→ **Activity**:
Return the material exactly, first line through the line containing "Subject: Establishment of", and nothing more. Pictures stay out.

[Records for processing — start]

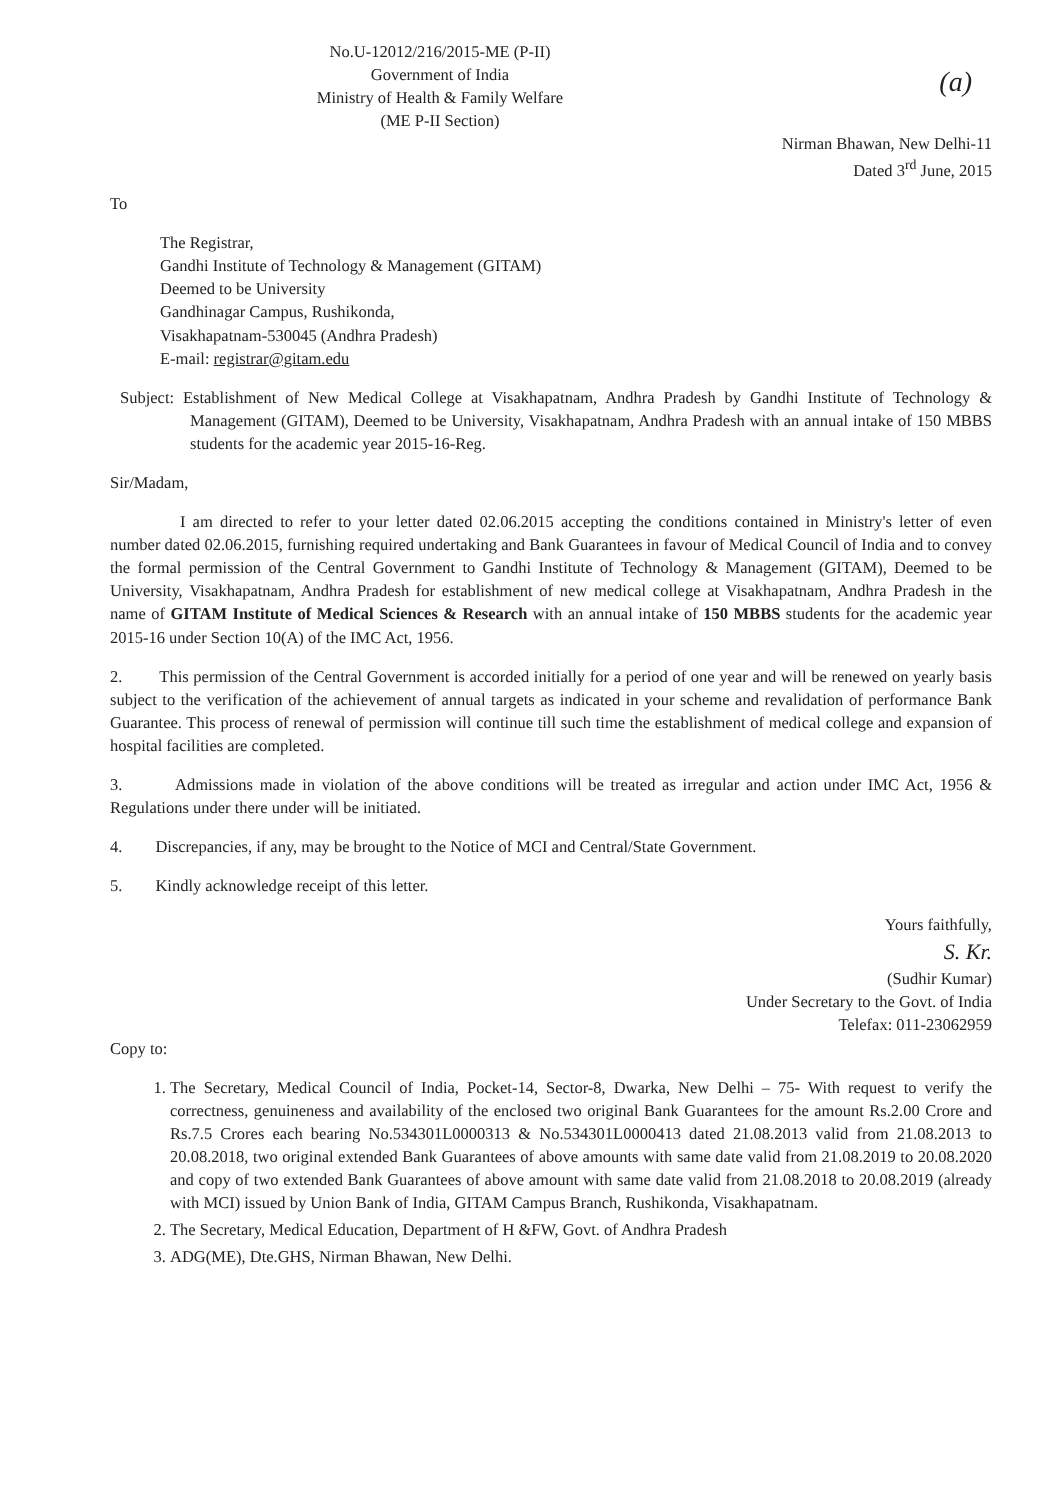No.U-12012/216/2015-ME (P-II)
Government of India
Ministry of Health & Family Welfare
(ME P-II Section)
(a)
Nirman Bhawan, New Delhi-11
Dated 3<sup>rd</sup> June, 2015
To
The Registrar,
Gandhi Institute of Technology & Management (GITAM)
Deemed to be University
Gandhinagar Campus, Rushikonda,
Visakhapatnam-530045 (Andhra Pradesh)
E-mail: registrar@gitam.edu
Subject: Establishment of New Medical College at Visakhapatnam, Andhra Pradesh by Gandhi Institute of Technology & Management (GITAM), Deemed to be University, Visakhapatnam, Andhra Pradesh with an annual intake of 150 MBBS students for the academic year 2015-16-Reg.
Sir/Madam,
I am directed to refer to your letter dated 02.06.2015 accepting the conditions contained in Ministry's letter of even number dated 02.06.2015, furnishing required undertaking and Bank Guarantees in favour of Medical Council of India and to convey the formal permission of the Central Government to Gandhi Institute of Technology & Management (GITAM), Deemed to be University, Visakhapatnam, Andhra Pradesh for establishment of new medical college at Visakhapatnam, Andhra Pradesh in the name of GITAM Institute of Medical Sciences & Research with an annual intake of 150 MBBS students for the academic year 2015-16 under Section 10(A) of the IMC Act, 1956.
2. This permission of the Central Government is accorded initially for a period of one year and will be renewed on yearly basis subject to the verification of the achievement of annual targets as indicated in your scheme and revalidation of performance Bank Guarantee. This process of renewal of permission will continue till such time the establishment of medical college and expansion of hospital facilities are completed.
3. Admissions made in violation of the above conditions will be treated as irregular and action under IMC Act, 1956 & Regulations under there under will be initiated.
4. Discrepancies, if any, may be brought to the Notice of MCI and Central/State Government.
5. Kindly acknowledge receipt of this letter.
Yours faithfully,
S. Kr.
(Sudhir Kumar)
Under Secretary to the Govt. of India
Telefax: 011-23062959
Copy to:
1. The Secretary, Medical Council of India, Pocket-14, Sector-8, Dwarka, New Delhi – 75- With request to verify the correctness, genuineness and availability of the enclosed two original Bank Guarantees for the amount Rs.2.00 Crore and Rs.7.5 Crores each bearing No.534301L0000313 & No.534301L0000413 dated 21.08.2013 valid from 21.08.2013 to 20.08.2018, two original extended Bank Guarantees of above amounts with same date valid from 21.08.2019 to 20.08.2020 and copy of two extended Bank Guarantees of above amount with same date valid from 21.08.2018 to 20.08.2019 (already with MCI) issued by Union Bank of India, GITAM Campus Branch, Rushikonda, Visakhapatnam.
2. The Secretary, Medical Education, Department of H &FW, Govt. of Andhra Pradesh
3. ADG(ME), Dte.GHS, Nirman Bhawan, New Delhi.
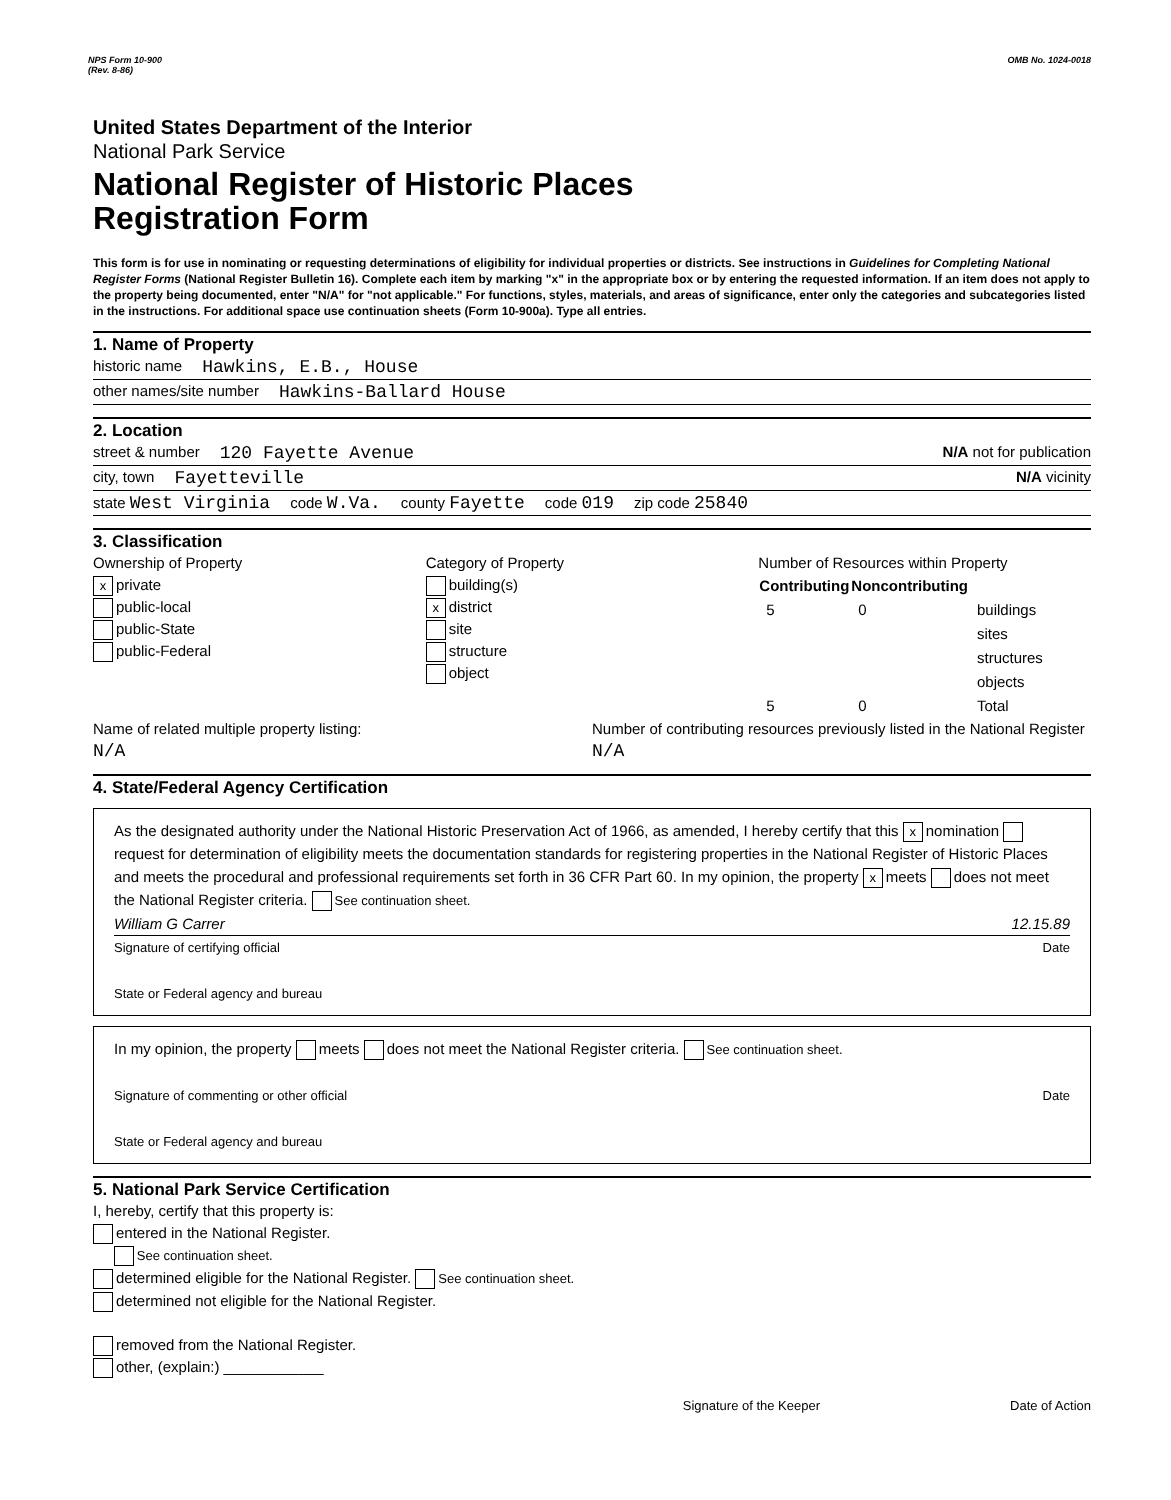NPS Form 10-900
(Rev. 8-86) OMB No. 1024-0018
United States Department of the Interior
National Park Service
National Register of Historic Places
Registration Form
This form is for use in nominating or requesting determinations of eligibility for individual properties or districts. See instructions in Guidelines for Completing National Register Forms (National Register Bulletin 16). Complete each item by marking "x" in the appropriate box or by entering the requested information. If an item does not apply to the property being documented, enter "N/A" for "not applicable." For functions, styles, materials, and areas of significance, enter only the categories and subcategories listed in the instructions. For additional space use continuation sheets (Form 10-900a). Type all entries.
1. Name of Property
historic name Hawkins, E.B., House
other names/site number Hawkins-Ballard House
2. Location
street & number 120 Fayette Avenue N/A not for publication
city, town Fayetteville N/A vicinity
state West Virginia code W.Va. county Fayette code 019 zip code 25840
3. Classification
Ownership of Property
xprivate
public-local
public-State
public-Federal
Category of Property
building(s)
xdistrict
site
structure
object
Number of Resources within Property
| Contributing | Noncontributing | |
| --- | --- | --- |
| 5 | 0 | buildings |
| | | sites |
| | | structures |
| | | objects |
| 5 | 0 | Total |
Name of related multiple property listing:
N/A
Number of contributing resources previously listed in the National Register N/A
4. State/Federal Agency Certification
As the designated authority under the National Historic Preservation Act of 1966, as amended, I hereby certify that this x nomination request for determination of eligibility meets the documentation standards for registering properties in the National Register of Historic Places and meets the procedural and professional requirements set forth in 36 CFR Part 60. In my opinion, the property x meets does not meet the National Register criteria. See continuation sheet.
William G Carrer 12.15.89
Signature of certifying official Date
State or Federal agency and bureau
In my opinion, the property meets does not meet the National Register criteria. See continuation sheet.
Signature of commenting or other official Date
State or Federal agency and bureau
5. National Park Service Certification
I, hereby, certify that this property is:
entered in the National Register.
See continuation sheet.
determined eligible for the National Register. See continuation sheet.
determined not eligible for the National Register.
removed from the National Register.
other, (explain:) ____________
Signature of the Keeper Date of Action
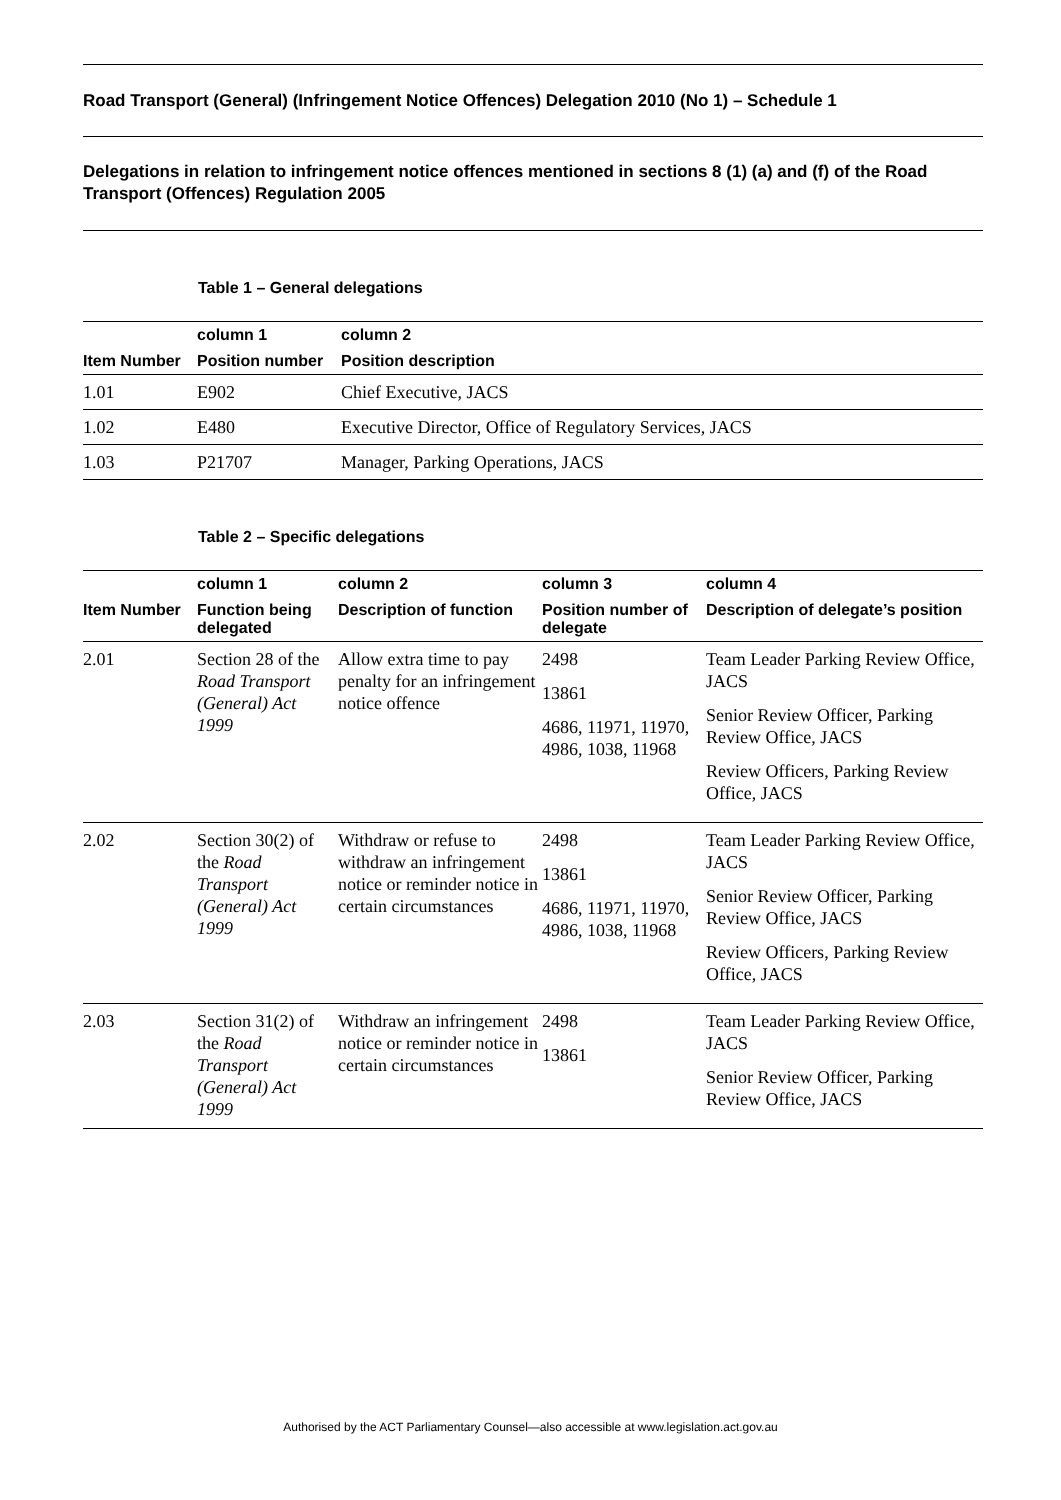Road Transport (General) (Infringement Notice Offences) Delegation 2010 (No 1) – Schedule 1
Delegations in relation to infringement notice offences mentioned in sections 8 (1) (a) and (f) of the Road Transport (Offences) Regulation 2005
Table 1 – General delegations
| | column 1 | column 2 |
| --- | --- | --- |
| Item Number | Position number | Position description |
| 1.01 | E902 | Chief Executive, JACS |
| 1.02 | E480 | Executive Director, Office of Regulatory Services, JACS |
| 1.03 | P21707 | Manager, Parking Operations, JACS |
Table 2 – Specific delegations
| | column 1 | column 2 | column 3 | column 4 |
| --- | --- | --- | --- | --- |
| Item Number | Function being delegated | Description of function | Position number of delegate | Description of delegate’s position |
| 2.01 | Section 28 of the Road Transport (General) Act 1999 | Allow extra time to pay penalty for an infringement notice offence | 2498 13861 4686, 11971, 11970, 4986, 1038, 11968 | Team Leader Parking Review Office, JACS Senior Review Officer, Parking Review Office, JACS Review Officers, Parking Review Office, JACS |
| 2.02 | Section 30(2) of the Road Transport (General) Act 1999 | Withdraw or refuse to withdraw an infringement notice or reminder notice in certain circumstances | 2498 13861 4686, 11971, 11970, 4986, 1038, 11968 | Team Leader Parking Review Office, JACS Senior Review Officer, Parking Review Office, JACS Review Officers, Parking Review Office, JACS |
| 2.03 | Section 31(2) of the Road Transport (General) Act 1999 | Withdraw an infringement notice or reminder notice in certain circumstances | 2498 13861 | Team Leader Parking Review Office, JACS Senior Review Officer, Parking Review Office, JACS |
Authorised by the ACT Parliamentary Counsel—also accessible at www.legislation.act.gov.au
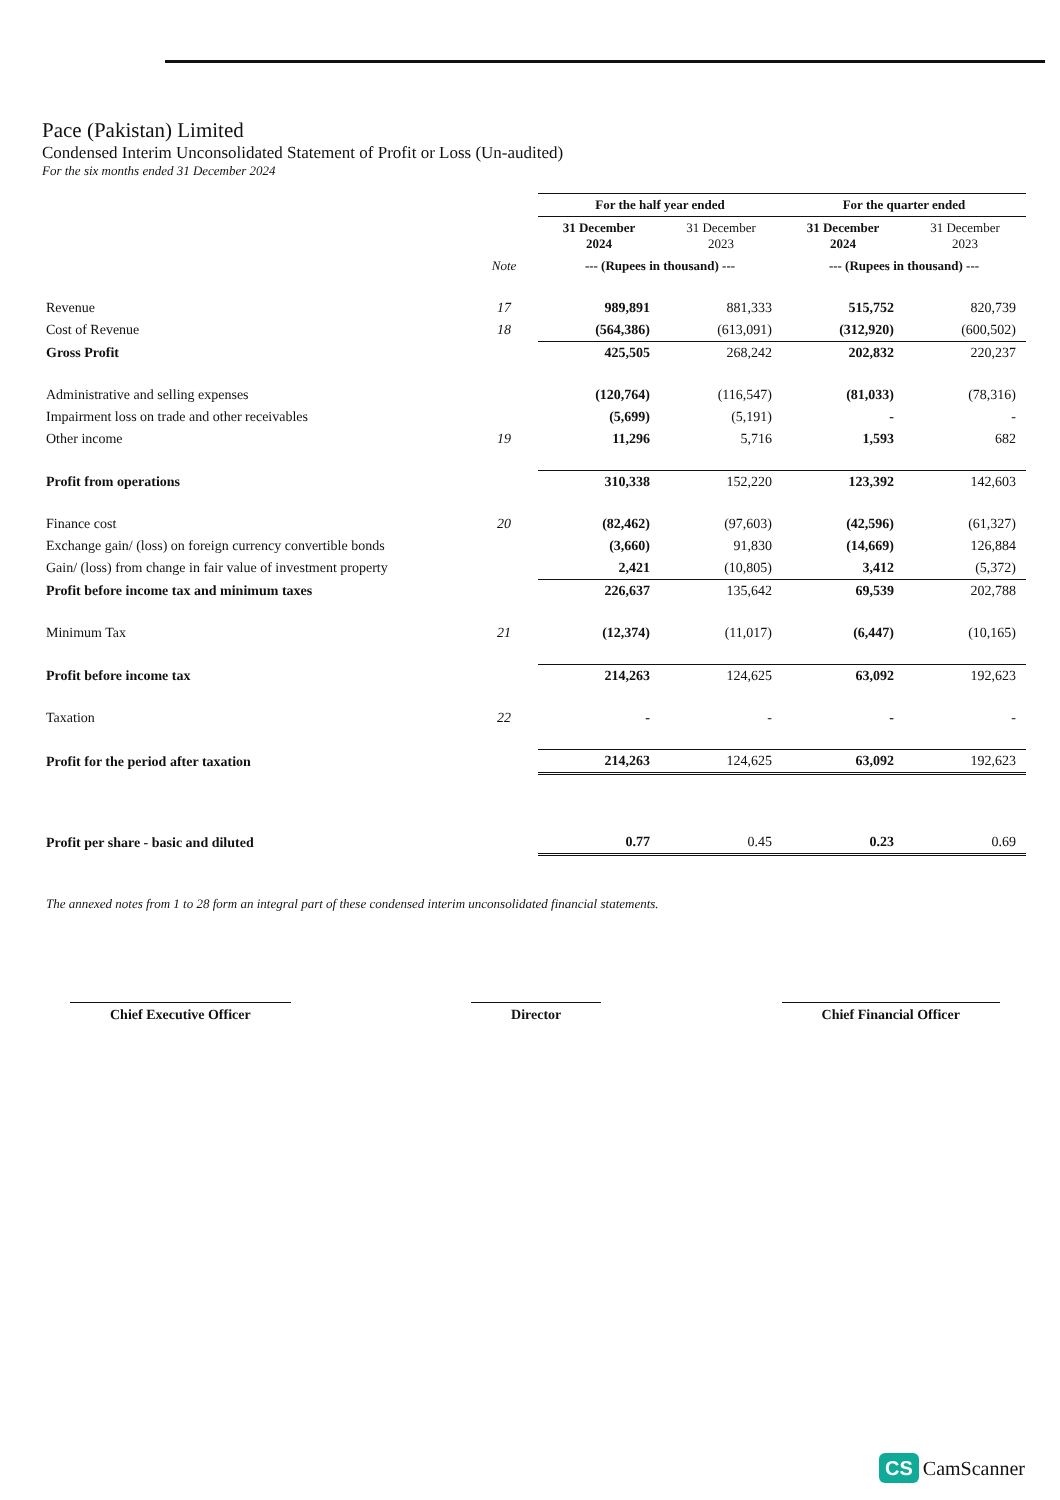Pace (Pakistan) Limited
Condensed Interim Unconsolidated Statement of Profit or Loss (Un-audited)
For the six months ended 31 December 2024
| | | For the half year ended | | For the quarter ended | |
| --- | --- | --- | --- | --- | --- |
| | | 31 December 2024 | 31 December 2023 | 31 December 2024 | 31 December 2023 |
| | Note | --- (Rupees in thousand) --- | | --- (Rupees in thousand) --- | |
| Revenue | 17 | 989,891 | 881,333 | 515,752 | 820,739 |
| Cost of Revenue | 18 | (564,386) | (613,091) | (312,920) | (600,502) |
| Gross Profit | | 425,505 | 268,242 | 202,832 | 220,237 |
| Administrative and selling expenses | | (120,764) | (116,547) | (81,033) | (78,316) |
| Impairment loss on trade and other receivables | | (5,699) | (5,191) | - | - |
| Other income | 19 | 11,296 | 5,716 | 1,593 | 682 |
| Profit from operations | | 310,338 | 152,220 | 123,392 | 142,603 |
| Finance cost | 20 | (82,462) | (97,603) | (42,596) | (61,327) |
| Exchange gain/ (loss) on foreign currency convertible bonds | | (3,660) | 91,830 | (14,669) | 126,884 |
| Gain/ (loss) from change in fair value of investment property | | 2,421 | (10,805) | 3,412 | (5,372) |
| Profit before income tax and minimum taxes | | 226,637 | 135,642 | 69,539 | 202,788 |
| Minimum Tax | 21 | (12,374) | (11,017) | (6,447) | (10,165) |
| Profit before income tax | | 214,263 | 124,625 | 63,092 | 192,623 |
| Taxation | 22 | - | - | - | - |
| Profit for the period after taxation | | 214,263 | 124,625 | 63,092 | 192,623 |
| Profit per share - basic and diluted | | 0.77 | 0.45 | 0.23 | 0.69 |
The annexed notes from 1 to 28 form an integral part of these condensed interim unconsolidated financial statements.
Chief Executive Officer Director Chief Financial Officer
CS CamScanner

[Records for processing — finish]

→ **Your response**:
No.U-12012/216/2015-ME (P-II)
Government of India
Ministry of Health & Family Welfare
(ME P-II Section)
(a)
Nirman Bhawan, New Delhi-11
Dated 3<sup>rd</sup> June, 2015
To
The Registrar,
Gandhi Institute of Technology & Management (GITAM)
Deemed to be University
Gandhinagar Campus, Rushikonda,
Visakhapatnam-530045 (Andhra Pradesh)
E-mail: registrar@gitam.edu
Subject: Establishment of New Medical College at Visakhapatnam, Andhra Pradesh by Gandhi Institute of Technology & Management (GITAM), Deemed to be University, Visakhapatnam, Andhra Pradesh with an annual intake of 150 MBBS students for the academic year 2015-16-Reg.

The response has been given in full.